▼▼▼

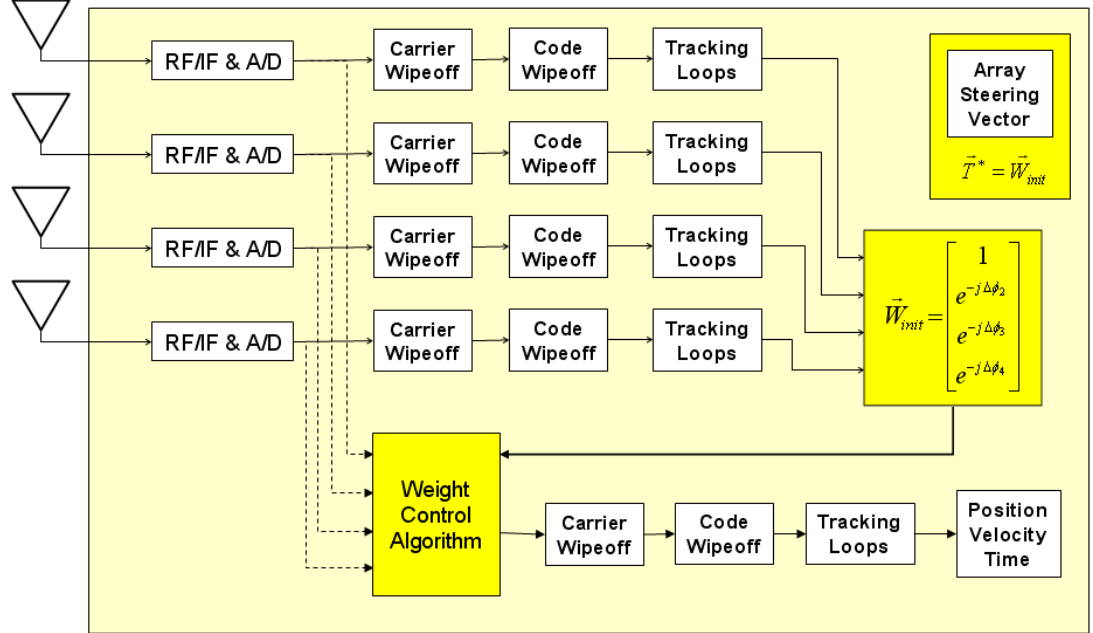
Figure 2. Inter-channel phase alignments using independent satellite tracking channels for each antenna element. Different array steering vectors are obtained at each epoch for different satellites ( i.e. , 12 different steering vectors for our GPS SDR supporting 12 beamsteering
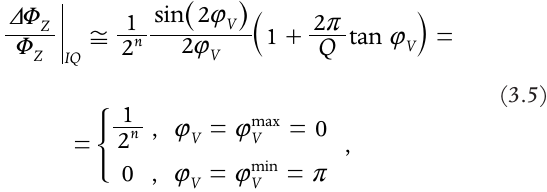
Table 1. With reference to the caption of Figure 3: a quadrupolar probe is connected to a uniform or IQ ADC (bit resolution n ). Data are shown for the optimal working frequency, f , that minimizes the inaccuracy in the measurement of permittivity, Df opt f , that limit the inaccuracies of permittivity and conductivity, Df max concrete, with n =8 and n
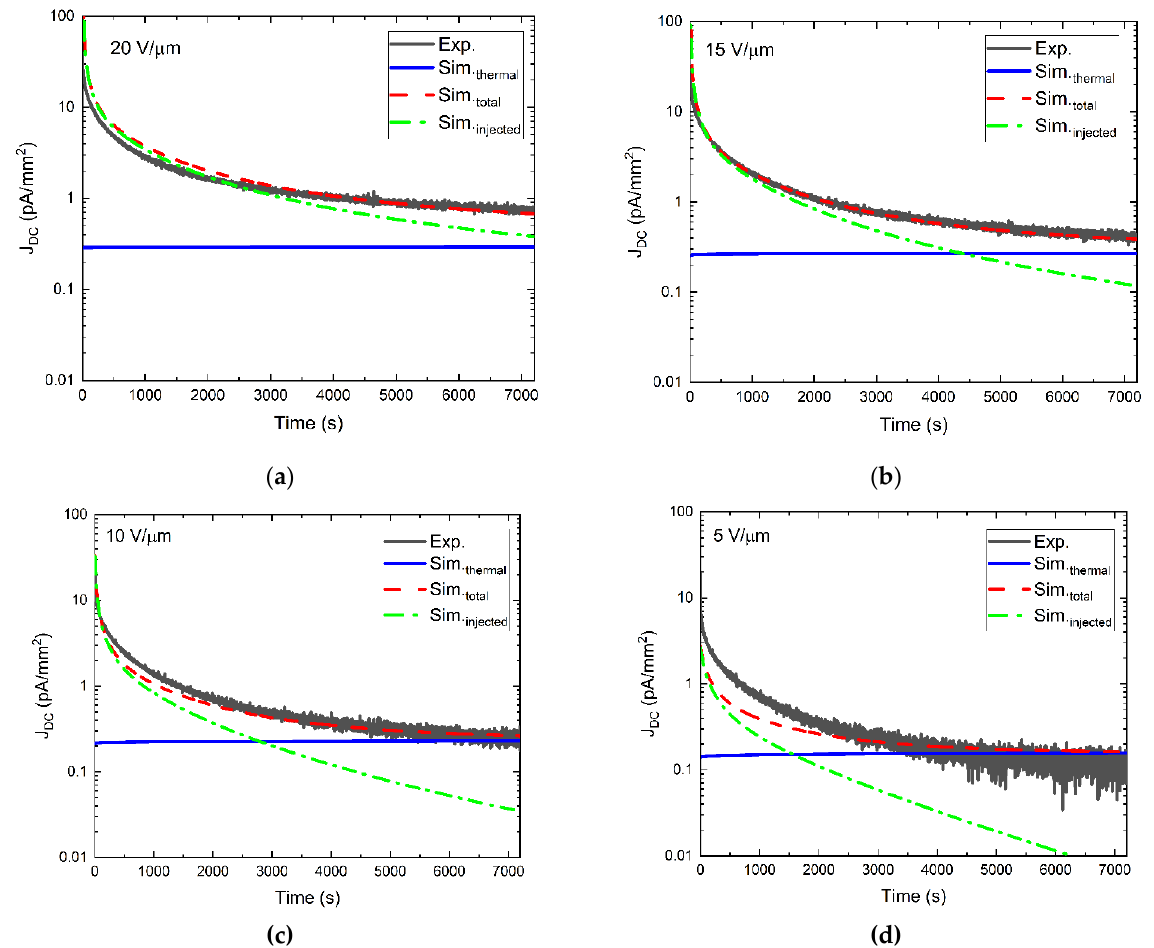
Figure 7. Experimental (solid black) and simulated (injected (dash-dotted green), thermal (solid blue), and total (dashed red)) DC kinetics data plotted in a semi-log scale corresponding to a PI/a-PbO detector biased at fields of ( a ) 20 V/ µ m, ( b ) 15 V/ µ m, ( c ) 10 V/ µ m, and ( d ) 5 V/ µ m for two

▲▲▲
▼▼▼

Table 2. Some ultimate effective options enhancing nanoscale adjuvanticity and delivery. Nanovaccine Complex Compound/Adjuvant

▲▲▲
▼▼▼

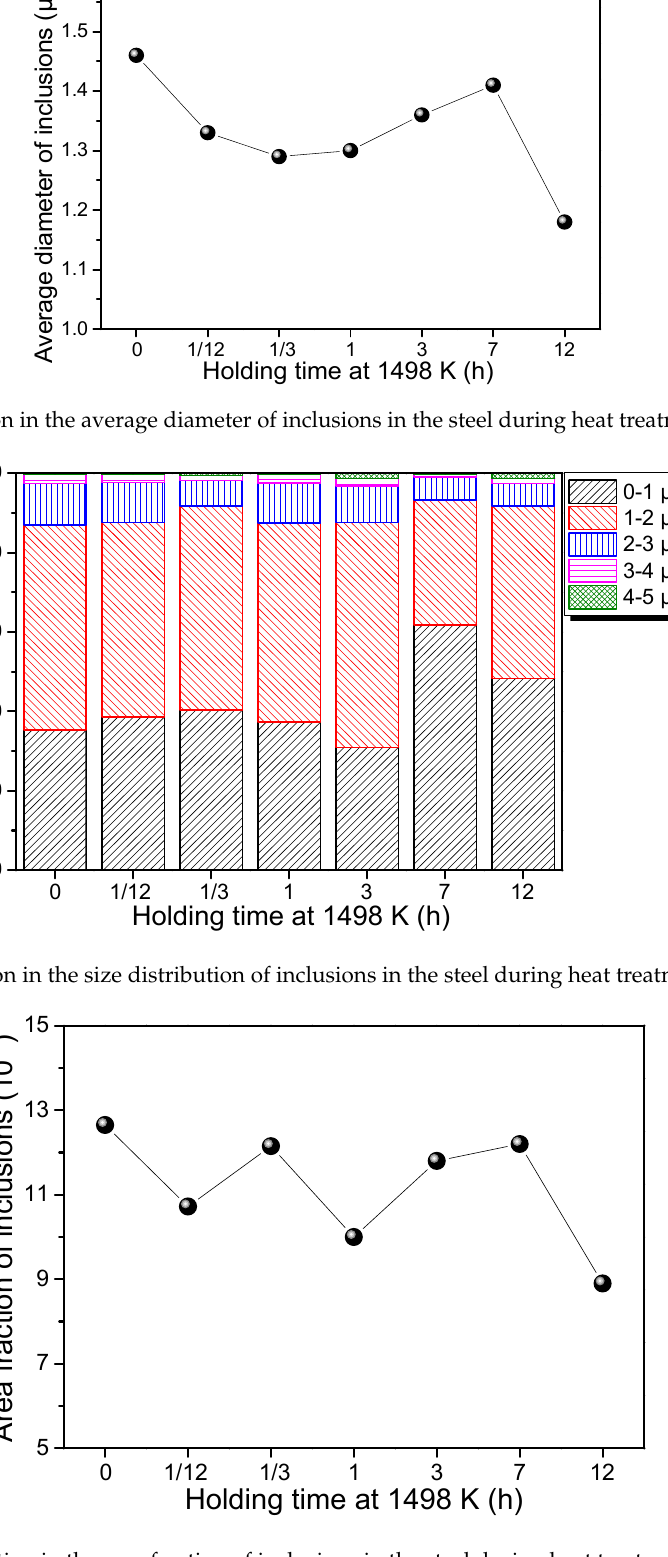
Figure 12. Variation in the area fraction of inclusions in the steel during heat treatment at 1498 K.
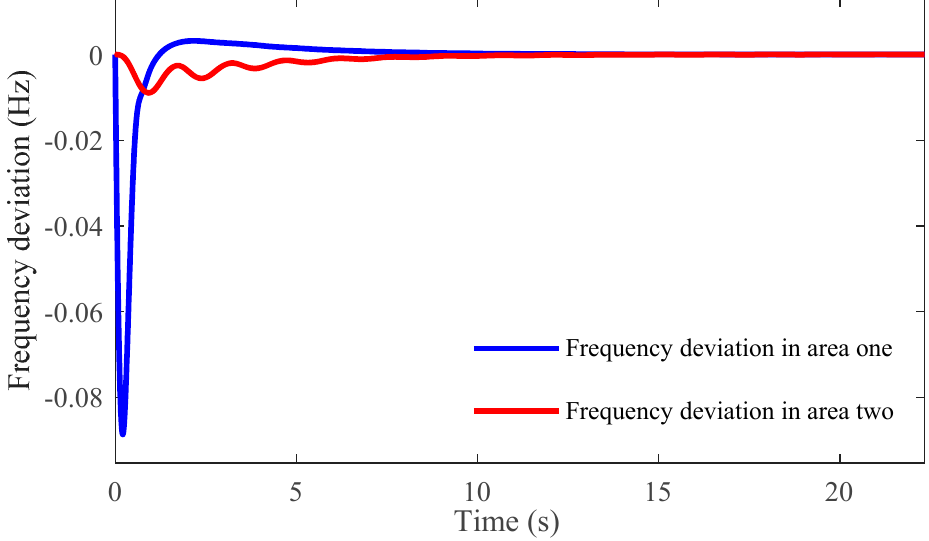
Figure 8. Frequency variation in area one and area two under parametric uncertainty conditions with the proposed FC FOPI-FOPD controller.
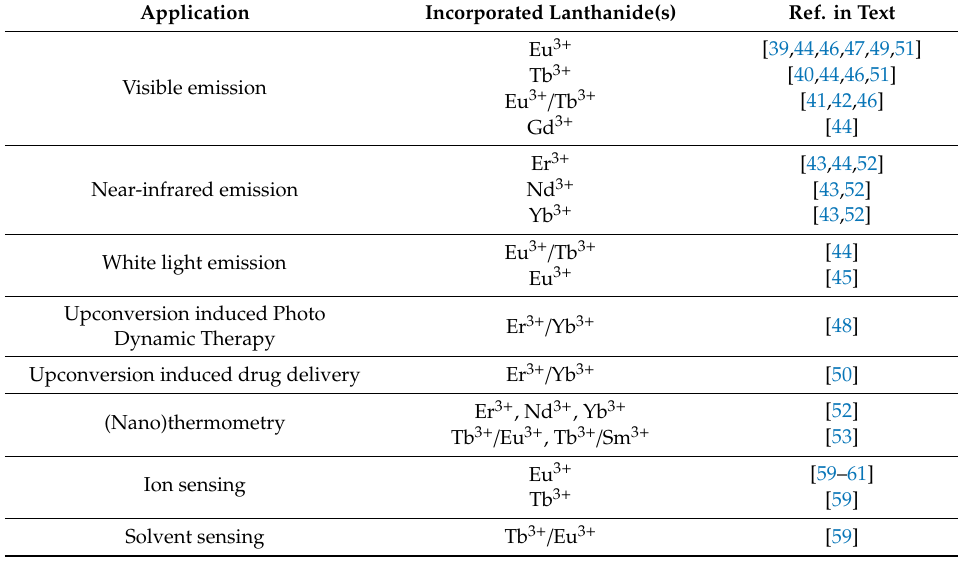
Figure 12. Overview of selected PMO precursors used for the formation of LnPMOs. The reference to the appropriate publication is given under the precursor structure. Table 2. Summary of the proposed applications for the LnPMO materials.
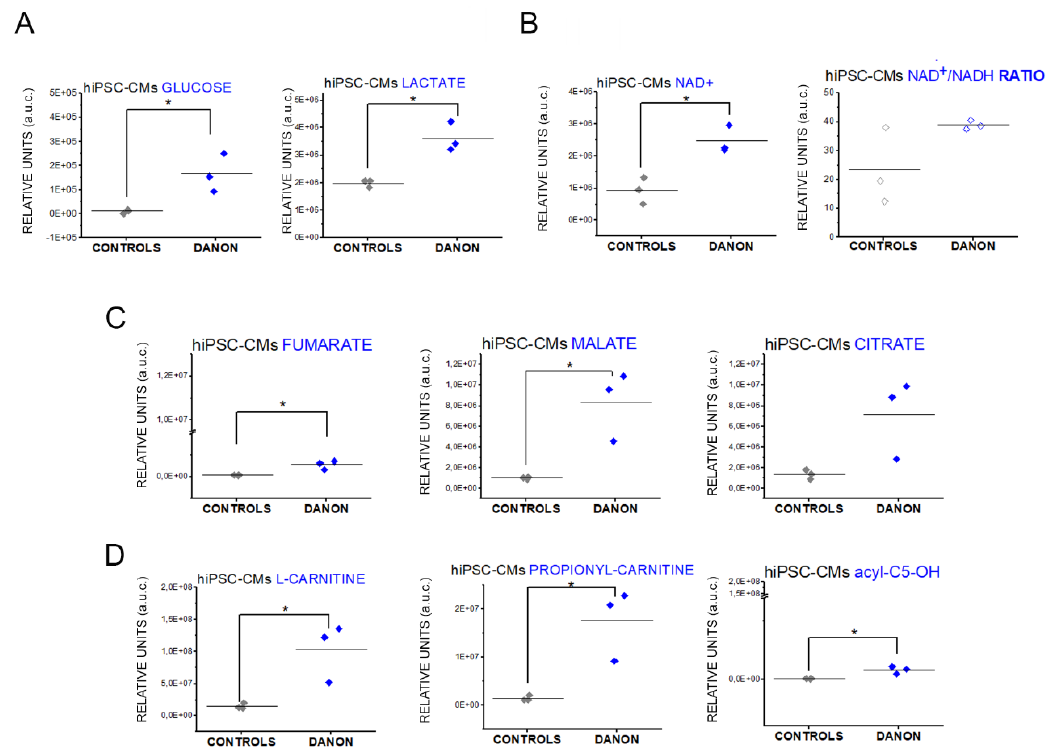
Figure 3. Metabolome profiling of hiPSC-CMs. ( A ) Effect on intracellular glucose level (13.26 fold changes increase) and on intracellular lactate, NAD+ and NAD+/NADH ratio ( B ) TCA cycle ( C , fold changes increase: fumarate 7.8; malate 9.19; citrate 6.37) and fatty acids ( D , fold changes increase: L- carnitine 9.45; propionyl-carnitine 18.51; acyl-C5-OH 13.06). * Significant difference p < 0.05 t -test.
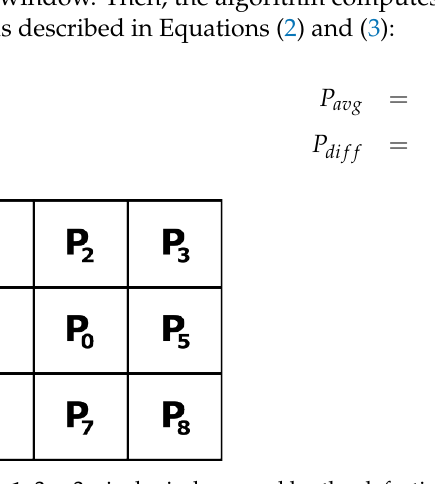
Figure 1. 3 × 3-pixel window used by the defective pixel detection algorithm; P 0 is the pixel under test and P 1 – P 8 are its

▲▲▲

*What the exercise asks*
From the records above, output only the lines starting at the one containing "Figure 8. Frequency" and ending at the one containing "Figure 1. 3", word for word. Pictures stay out.

*Answer for the task*
Figure 8. Frequency variation in area one and area two under parametric uncertainty conditions with the proposed FC FOPI-FOPD controller.
Figure 12. Overview of selected PMO precursors used for the formation of LnPMOs. The reference to the appropriate publication is given under the precursor structure. Table 2. Summary of the proposed applications for the LnPMO materials.
Figure 3. Metabolome profiling of hiPSC-CMs. ( A ) Effect on intracellular glucose level (13.26 fold changes increase) and on intracellular lactate, NAD+ and NAD+/NADH ratio ( B ) TCA cycle ( C , fold changes increase: fumarate 7.8; malate 9.19; citrate 6.37) and fatty acids ( D , fold changes increase: L- carnitine 9.45; propionyl-carnitine 18.51; acyl-C5-OH 13.06). * Significant difference p < 0.05 t -test.
Figure 1. 3 × 3-pixel window used by the defective pixel detection algorithm; P 0 is the pixel under test and P 1 – P 8 are its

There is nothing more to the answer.